Saved entries

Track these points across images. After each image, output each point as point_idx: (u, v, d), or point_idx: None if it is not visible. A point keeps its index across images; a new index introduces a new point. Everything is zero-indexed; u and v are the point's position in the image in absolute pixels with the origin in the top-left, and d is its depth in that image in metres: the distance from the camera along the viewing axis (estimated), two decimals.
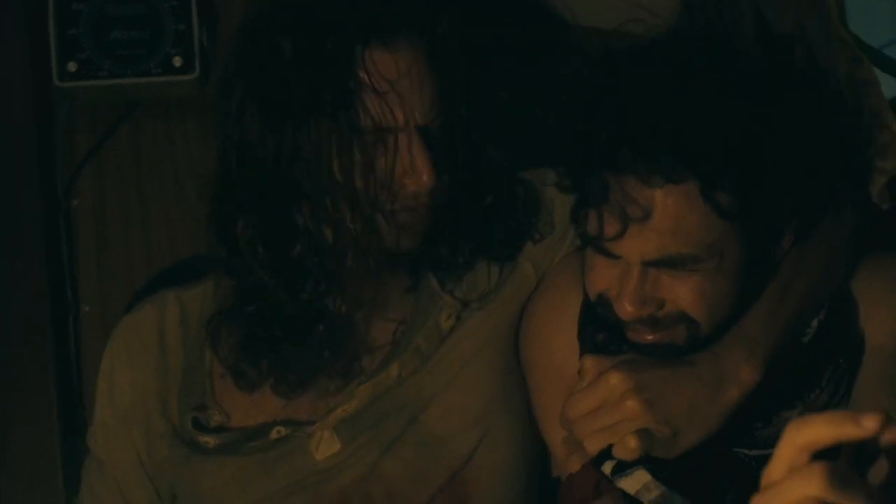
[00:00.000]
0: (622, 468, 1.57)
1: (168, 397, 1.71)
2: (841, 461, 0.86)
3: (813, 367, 1.58)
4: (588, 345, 1.63)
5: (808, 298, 1.58)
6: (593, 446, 1.53)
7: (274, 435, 1.65)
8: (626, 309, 1.50)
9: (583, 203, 1.52)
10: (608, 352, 1.58)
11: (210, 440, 1.67)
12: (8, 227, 1.99)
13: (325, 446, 1.64)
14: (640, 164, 1.44)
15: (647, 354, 1.55)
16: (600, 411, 1.51)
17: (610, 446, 1.53)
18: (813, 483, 0.84)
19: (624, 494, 1.57)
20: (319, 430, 1.65)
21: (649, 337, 1.53)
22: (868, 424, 0.85)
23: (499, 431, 1.67)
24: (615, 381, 1.51)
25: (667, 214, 1.45)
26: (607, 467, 1.56)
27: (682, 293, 1.50)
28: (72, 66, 1.97)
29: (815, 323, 1.60)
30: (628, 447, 1.51)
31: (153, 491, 1.71)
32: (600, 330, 1.61)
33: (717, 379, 1.52)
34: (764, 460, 1.47)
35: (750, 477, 1.57)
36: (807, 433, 0.86)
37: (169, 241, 2.07)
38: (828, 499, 0.84)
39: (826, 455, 0.86)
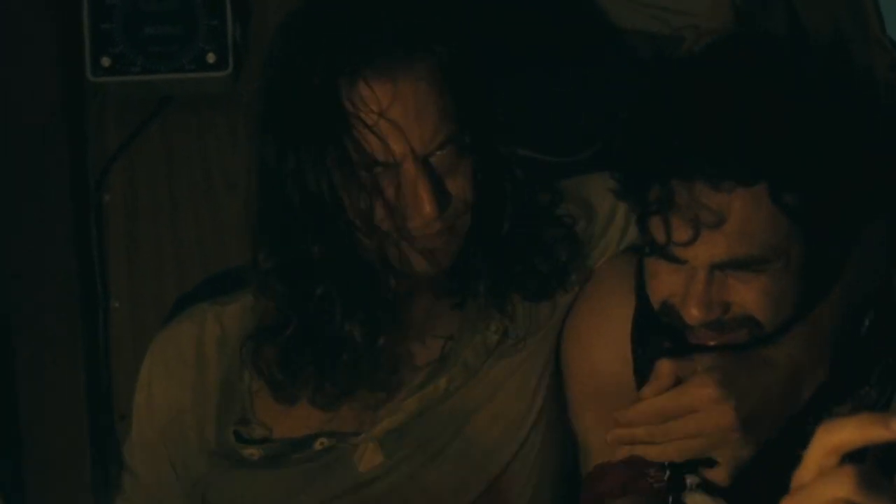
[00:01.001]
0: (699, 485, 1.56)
1: (205, 414, 1.69)
2: (868, 463, 0.86)
3: (863, 365, 1.58)
4: (650, 351, 1.61)
5: (861, 297, 1.58)
6: (680, 454, 1.51)
7: (317, 446, 1.64)
8: (692, 314, 1.50)
9: (646, 211, 1.51)
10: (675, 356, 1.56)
11: (255, 451, 1.65)
12: (39, 223, 1.99)
13: (370, 458, 1.63)
14: (711, 170, 1.44)
15: None
16: (689, 419, 1.49)
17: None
18: (843, 485, 0.85)
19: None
20: (364, 441, 1.64)
21: (712, 342, 1.52)
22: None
23: (536, 438, 1.67)
24: (705, 388, 1.48)
25: (737, 218, 1.45)
26: (692, 480, 1.55)
27: (749, 295, 1.49)
28: (105, 61, 1.97)
29: (866, 321, 1.60)
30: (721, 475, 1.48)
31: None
32: (658, 335, 1.59)
33: (796, 383, 1.52)
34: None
35: None
36: (837, 436, 0.86)
37: (198, 237, 2.06)
38: (857, 501, 0.85)
39: (853, 457, 0.86)
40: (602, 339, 1.67)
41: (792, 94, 1.47)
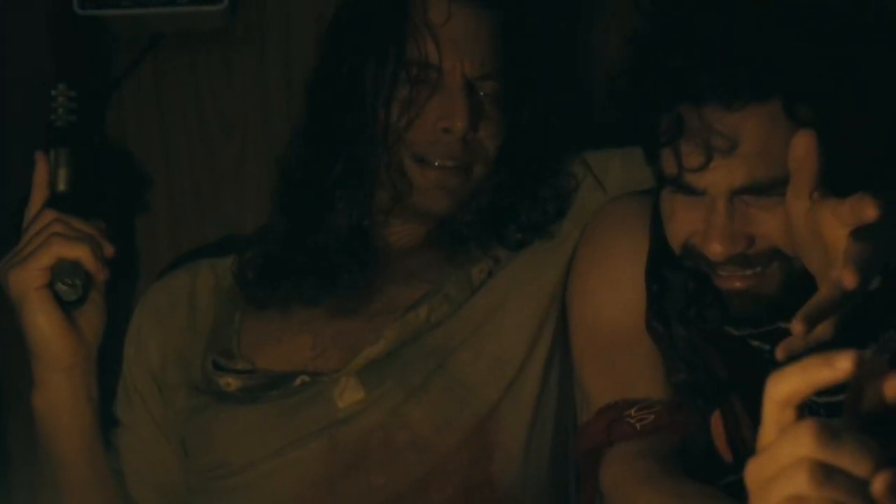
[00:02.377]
0: None
1: (191, 353, 1.71)
2: (844, 416, 0.83)
3: (887, 306, 1.52)
4: (668, 286, 1.57)
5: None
6: None
7: (298, 383, 1.63)
8: (715, 249, 1.45)
9: (655, 143, 1.47)
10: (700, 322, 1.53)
11: (231, 381, 1.66)
12: (26, 165, 1.89)
13: (349, 394, 1.62)
14: (721, 89, 1.40)
15: (741, 309, 1.49)
16: None
17: None
18: (802, 444, 0.81)
19: None
20: (344, 375, 1.62)
21: (739, 284, 1.47)
22: (841, 365, 0.81)
23: (527, 378, 1.65)
24: None
25: (753, 138, 1.41)
26: None
27: (772, 223, 1.44)
28: None
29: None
30: None
31: (180, 449, 1.70)
32: (676, 272, 1.54)
33: None
34: (833, 407, 1.48)
35: None
36: (783, 387, 0.83)
37: (191, 178, 2.00)
38: (821, 458, 0.80)
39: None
40: (605, 281, 1.63)
41: (800, 4, 1.42)
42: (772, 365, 1.53)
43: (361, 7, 1.68)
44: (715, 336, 1.55)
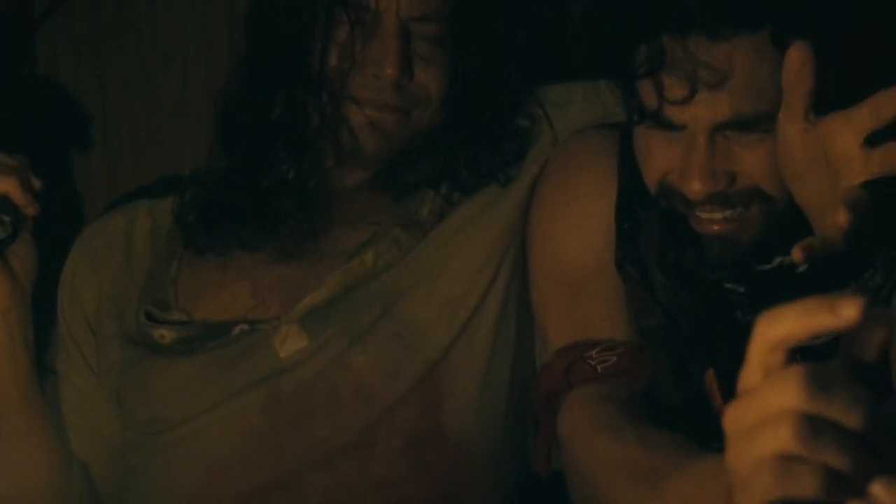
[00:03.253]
0: None
1: (127, 303, 1.66)
2: (833, 362, 0.77)
3: (867, 247, 1.44)
4: (641, 226, 1.51)
5: None
6: None
7: (236, 331, 1.58)
8: (694, 187, 1.38)
9: (632, 75, 1.39)
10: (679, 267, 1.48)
11: (166, 333, 1.60)
12: None
13: (291, 342, 1.56)
14: (708, 18, 1.32)
15: (720, 254, 1.43)
16: None
17: None
18: (789, 394, 0.75)
19: None
20: (286, 323, 1.57)
21: (717, 227, 1.41)
22: (846, 312, 0.75)
23: (481, 322, 1.60)
24: None
25: (740, 70, 1.34)
26: None
27: (754, 161, 1.38)
28: None
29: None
30: None
31: (116, 402, 1.64)
32: (649, 211, 1.49)
33: None
34: (808, 352, 1.37)
35: None
36: (778, 328, 0.77)
37: (129, 118, 1.92)
38: (808, 410, 0.75)
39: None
40: (567, 219, 1.57)
41: None
42: (745, 308, 1.49)
43: None
44: (690, 279, 1.50)
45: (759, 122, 1.35)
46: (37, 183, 1.55)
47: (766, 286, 1.47)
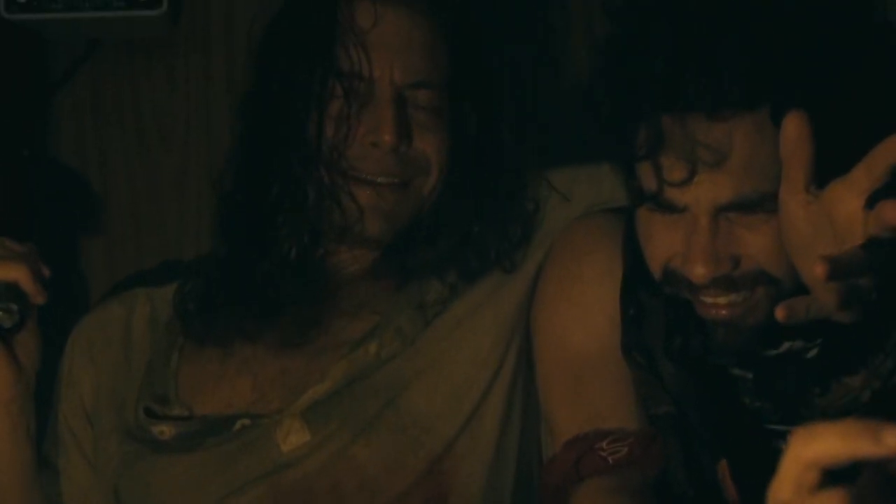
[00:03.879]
0: None
1: (125, 394, 1.63)
2: (861, 482, 0.76)
3: (877, 331, 1.44)
4: (647, 313, 1.50)
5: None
6: None
7: (237, 427, 1.55)
8: (698, 271, 1.36)
9: (632, 156, 1.37)
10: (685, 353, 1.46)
11: (166, 429, 1.57)
12: None
13: (294, 436, 1.53)
14: (707, 97, 1.31)
15: (726, 339, 1.40)
16: None
17: None
18: None
19: None
20: (288, 417, 1.54)
21: (724, 312, 1.38)
22: (891, 441, 0.74)
23: (486, 413, 1.57)
24: None
25: (740, 150, 1.32)
26: None
27: (758, 243, 1.36)
28: None
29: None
30: None
31: (114, 498, 1.61)
32: (655, 297, 1.47)
33: None
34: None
35: None
36: (815, 447, 0.76)
37: (130, 197, 1.91)
38: None
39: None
40: (572, 305, 1.55)
41: (789, 2, 1.34)
42: (753, 394, 1.46)
43: (291, 16, 1.61)
44: (697, 366, 1.48)
45: (762, 203, 1.33)
46: (46, 270, 1.53)
47: (774, 372, 1.45)
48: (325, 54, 1.55)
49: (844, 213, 1.14)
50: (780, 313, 1.13)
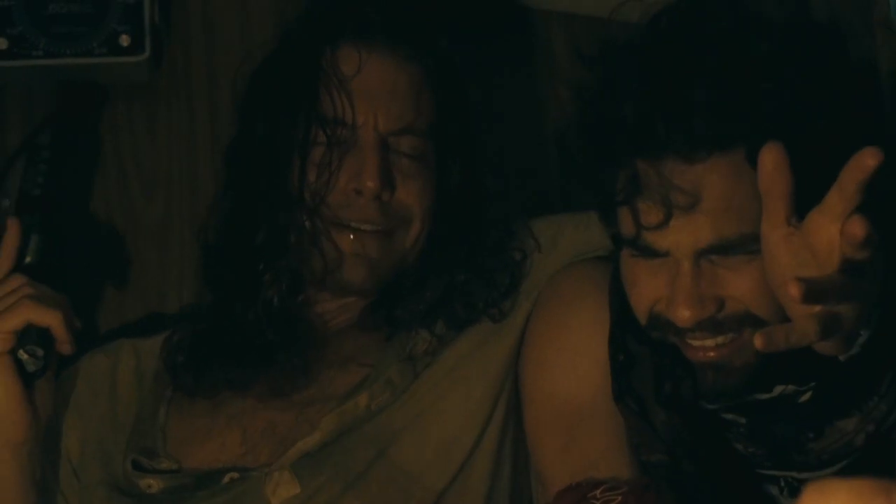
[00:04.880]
0: None
1: (112, 447, 1.62)
2: None
3: (871, 374, 1.42)
4: (635, 359, 1.48)
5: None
6: None
7: (226, 480, 1.53)
8: (683, 314, 1.35)
9: (609, 202, 1.38)
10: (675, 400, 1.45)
11: (153, 483, 1.55)
12: None
13: (283, 489, 1.51)
14: (679, 141, 1.31)
15: (715, 382, 1.39)
16: None
17: None
18: None
19: None
20: (278, 469, 1.52)
21: (712, 354, 1.38)
22: None
23: (477, 463, 1.55)
24: None
25: (716, 192, 1.33)
26: None
27: (742, 284, 1.36)
28: (2, 43, 1.81)
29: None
30: None
31: None
32: (643, 345, 1.46)
33: None
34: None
35: None
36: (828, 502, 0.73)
37: (111, 245, 1.87)
38: None
39: None
40: (561, 353, 1.54)
41: (755, 46, 1.34)
42: (746, 440, 1.45)
43: (276, 62, 1.61)
44: (688, 412, 1.46)
45: (743, 245, 1.33)
46: (77, 322, 1.53)
47: (767, 417, 1.44)
48: (308, 100, 1.55)
49: (824, 240, 1.14)
50: (758, 341, 1.12)
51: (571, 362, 1.52)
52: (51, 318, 1.50)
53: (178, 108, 1.88)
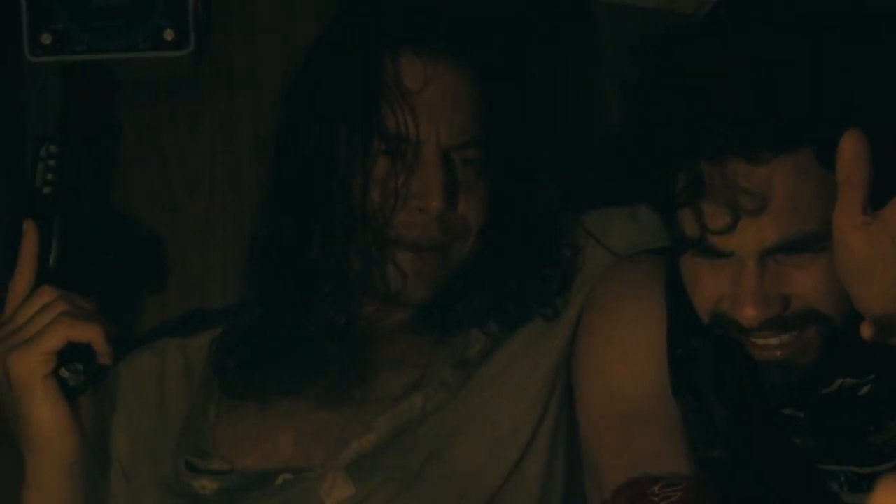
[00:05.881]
0: None
1: (162, 447, 1.60)
2: None
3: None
4: (697, 353, 1.46)
5: None
6: None
7: (279, 482, 1.51)
8: (748, 314, 1.34)
9: (671, 204, 1.36)
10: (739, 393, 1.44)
11: (207, 484, 1.53)
12: None
13: (338, 491, 1.49)
14: (745, 142, 1.29)
15: (780, 379, 1.39)
16: None
17: None
18: None
19: None
20: (332, 470, 1.51)
21: (777, 353, 1.37)
22: None
23: (531, 461, 1.54)
24: None
25: (783, 193, 1.31)
26: None
27: (807, 282, 1.34)
28: (45, 39, 1.79)
29: None
30: None
31: None
32: (703, 340, 1.44)
33: None
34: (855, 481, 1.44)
35: None
36: None
37: (153, 242, 1.87)
38: None
39: None
40: (616, 350, 1.53)
41: (819, 39, 1.32)
42: (806, 434, 1.44)
43: (328, 68, 1.56)
44: (748, 407, 1.46)
45: (808, 243, 1.32)
46: (112, 330, 1.47)
47: (827, 410, 1.43)
48: (369, 113, 1.51)
49: None
50: (865, 331, 1.12)
51: (626, 357, 1.51)
52: (91, 334, 1.44)
53: (221, 102, 1.87)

» Exercise:
Return exactly the lines above, from the one with "34: (764, 460, 1.47)" up to and including the one with "30: (721, 475, 1.48)", and include no pictures.

» Solution to this task:
34: (764, 460, 1.47)
35: (750, 477, 1.57)
36: (807, 433, 0.86)
37: (169, 241, 2.07)
38: (828, 499, 0.84)
39: (826, 455, 0.86)
[00:01.001]
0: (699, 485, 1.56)
1: (205, 414, 1.69)
2: (868, 463, 0.86)
3: (863, 365, 1.58)
4: (650, 351, 1.61)
5: (861, 297, 1.58)
6: (680, 454, 1.51)
7: (317, 446, 1.64)
8: (692, 314, 1.50)
9: (646, 211, 1.51)
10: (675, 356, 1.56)
11: (255, 451, 1.65)
12: (39, 223, 1.99)
13: (370, 458, 1.63)
14: (711, 170, 1.44)
15: None
16: (689, 419, 1.49)
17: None
18: (843, 485, 0.85)
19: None
20: (364, 441, 1.64)
21: (712, 342, 1.52)
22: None
23: (536, 438, 1.67)
24: (705, 388, 1.48)
25: (737, 218, 1.45)
26: (692, 480, 1.55)
27: (749, 295, 1.49)
28: (105, 61, 1.97)
29: (866, 321, 1.60)
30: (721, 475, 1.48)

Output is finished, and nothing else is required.